A Christmas Cold, Rule Out COVID

Sargent | Venetian Interior

“While this season might be more muted for many of us than ever before, it’s also more important than ever before that we allow ourselves to get quiet, fall apart, grieve as necessary, look inside, and get replenished, as that is possible…As we walk into 2021, we are still facing the reality of a great deal of rupture. Yet, this rupture is not the only reality and it is not the shape of forever.

How do we get grounded inside ourselves so that as the world opens up again, and we open up again to each other, we stay true to all we’ve been learning this year. So that we walk towards the kinship that has revealed itself even across every fracture. So that we seek and offer accompaniment towards the long but life-giving work of remaking our world around what is essential and generative and healing.”

\\ Krista Tippett (Midwinter Gathering, December, 2020)

A Christmas Cold, Rule Out COVID

It was mid winter and the respiratory floor had a cold; the cold winds were creeping underneath the doors. Coming down the hospital halls, I was pushing a cart and passing out medicine cups full of red cough syrup like it was Christmas, to patients diagnosed with the same sickness.

Almost four inches thick, my med-surg textbook oddly labeled these patients pink puffers and blue boaters, illustrated by a distinct tripod body position as they tried to catch a breath by leaning forward, their outstretched hands on their knees, a malady compounded of anxiety, discomfort, and dread.

Their designated blue and pink color had nothing to do with their gender.

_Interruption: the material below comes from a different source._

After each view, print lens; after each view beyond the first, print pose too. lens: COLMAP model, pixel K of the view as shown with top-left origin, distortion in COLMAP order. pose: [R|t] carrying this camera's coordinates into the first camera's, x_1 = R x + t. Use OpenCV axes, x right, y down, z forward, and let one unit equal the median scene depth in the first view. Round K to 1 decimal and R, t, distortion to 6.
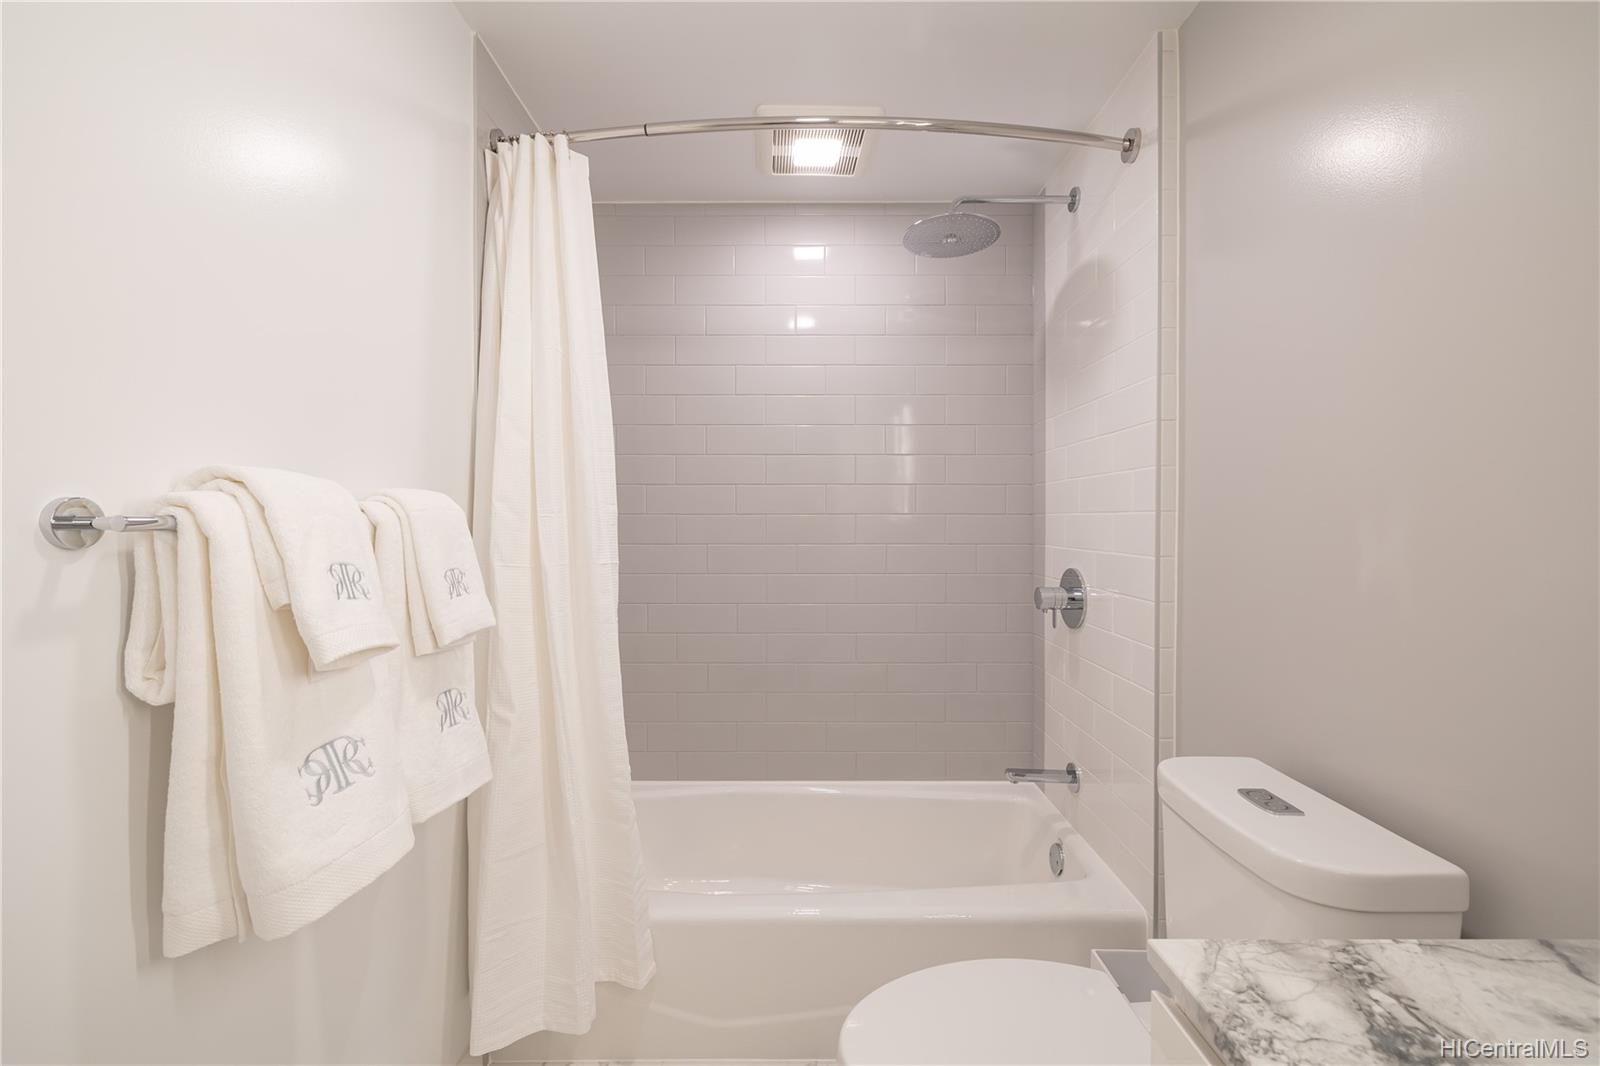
lens RADIAL K [[672.5, 0, 796.7], [0, 672.5, 531.9], [0, 0, 1]] dist [0.000210, -0.000501]
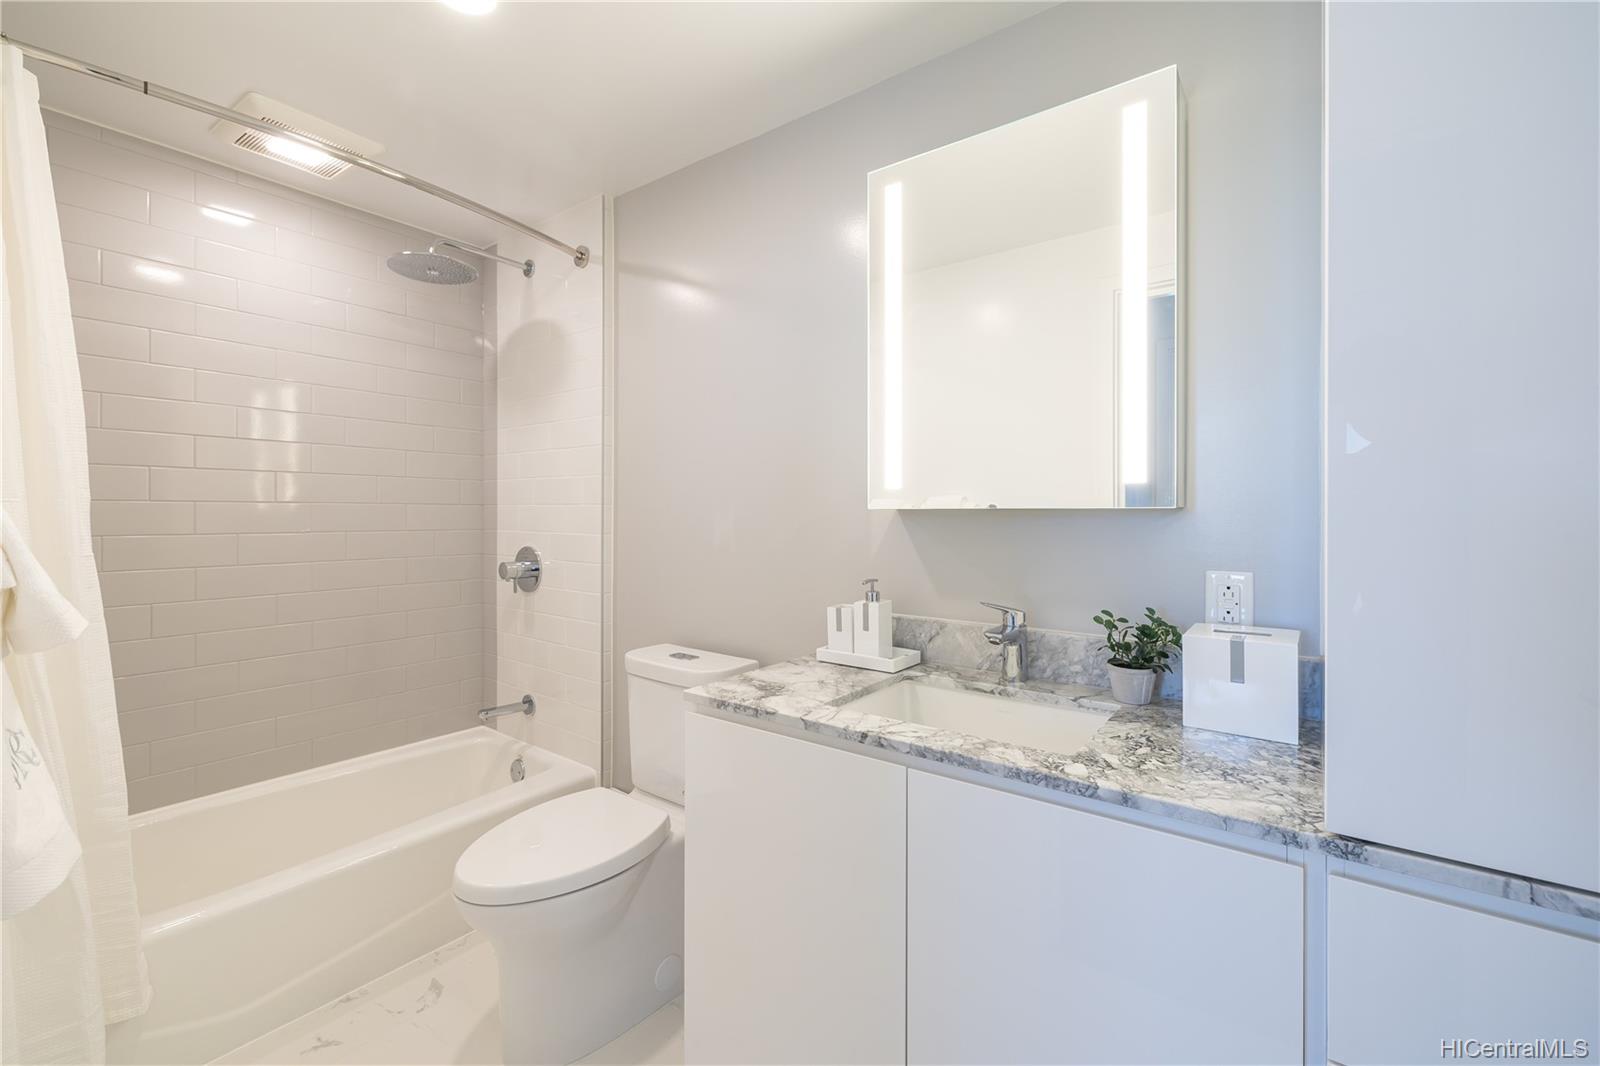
lens RADIAL K [[672.5, 0, 790.0], [0, 672.5, 525.0], [0, 0, 1]] dist [0.000210, -0.000501]
pose [[0.607757, -0.012523, 0.794024, -0.339980], [0.008328, 0.999921, 0.009396, 0.004725], [-0.794079, 0.000903, 0.607813, -0.219616]]
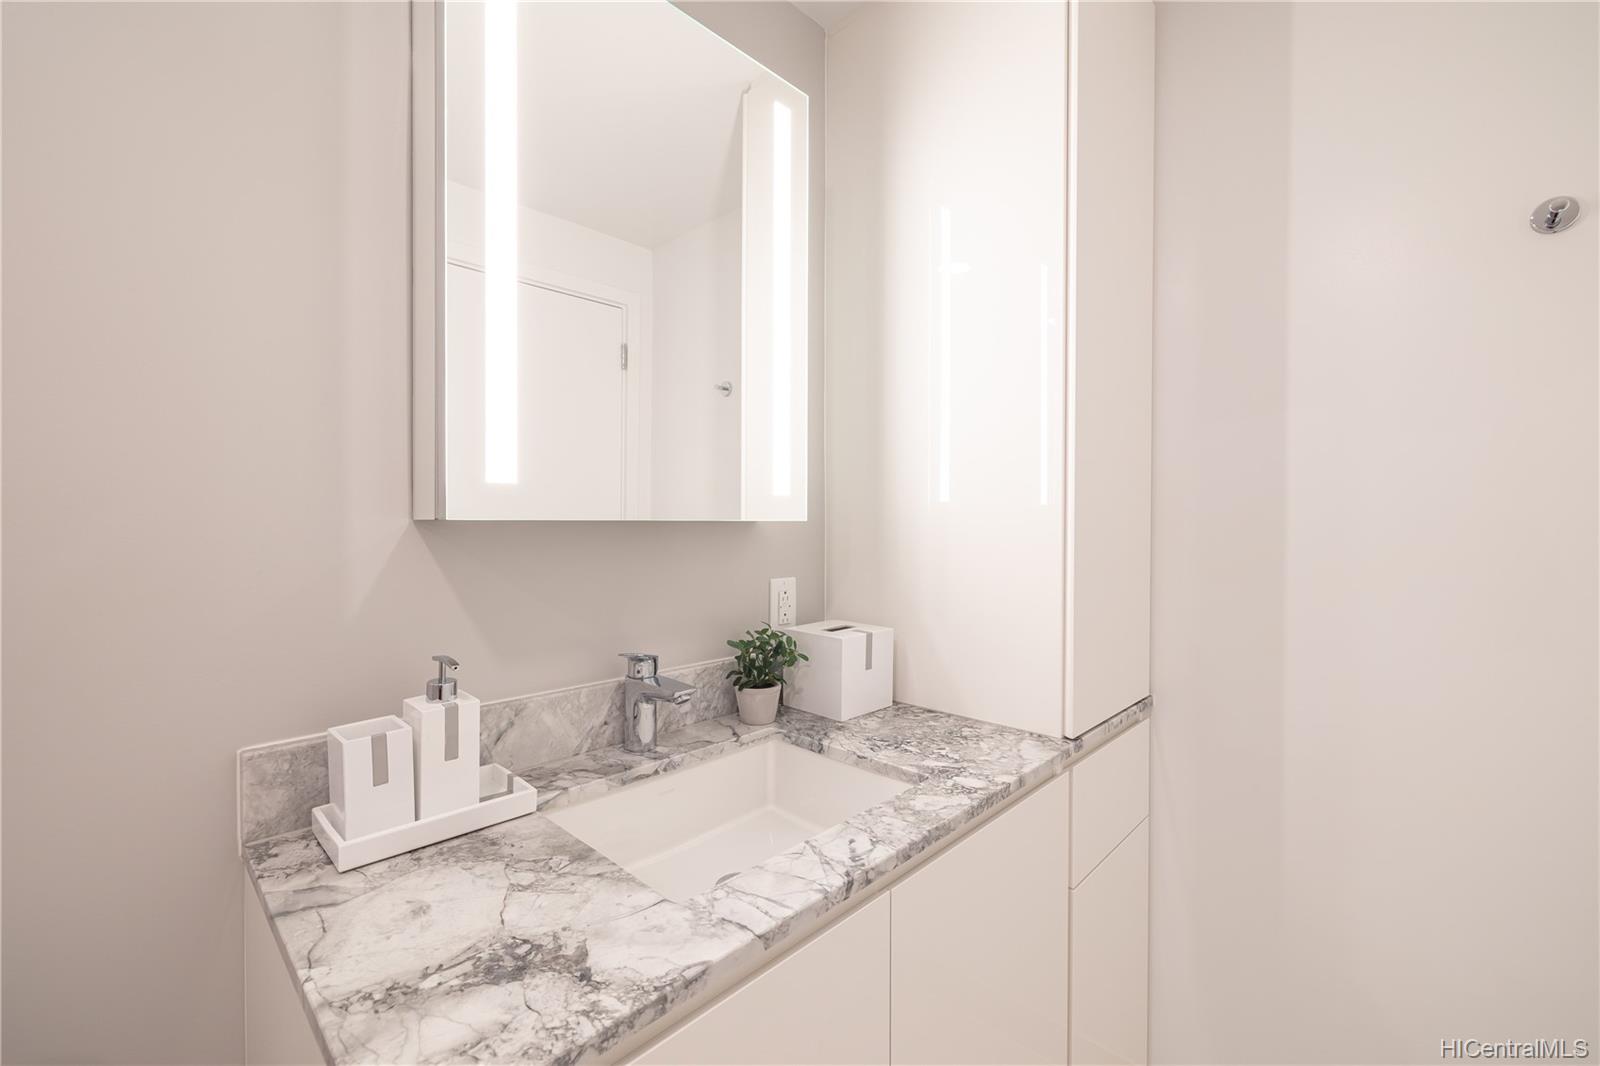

This was not labor and delivery, although incentive spirometers sitting on every bedside table rattled like a baby toy with every deep sigh and inspiration.

These intensive care patients were literally blue because they could not get air in, or they were literally pink because they could not get air out. Most commonly caused by years of cigarette smoking, Chronic Obstructive Pulmonary Disease (COPD) is the third leading cause of death in the United States; smokers will not be able to escape it, unless early on they kick the habit.

This is when Mrs. Green hit the nurse call light button and requested something to ease her communion with pain. I rushed to one side of the bed and asked, “Are you alright?” I fixed her a fabulous dose of elixir for Christmas, crippling the will of the sickly.

She closed her eyes and there were pink circles around them. I thought she was asleep, but when I spoke to her again she did not answer. She was a pink puffer on the verge of death, and 30 minutes later her breathing had dropped down to only a whisper, a dream that no longer had any existence in reality, and distant pleasant land, remote and secure, seemed more and more a safe haven. It was all strangely a part of the our existence and the most natural thing in our perishable world.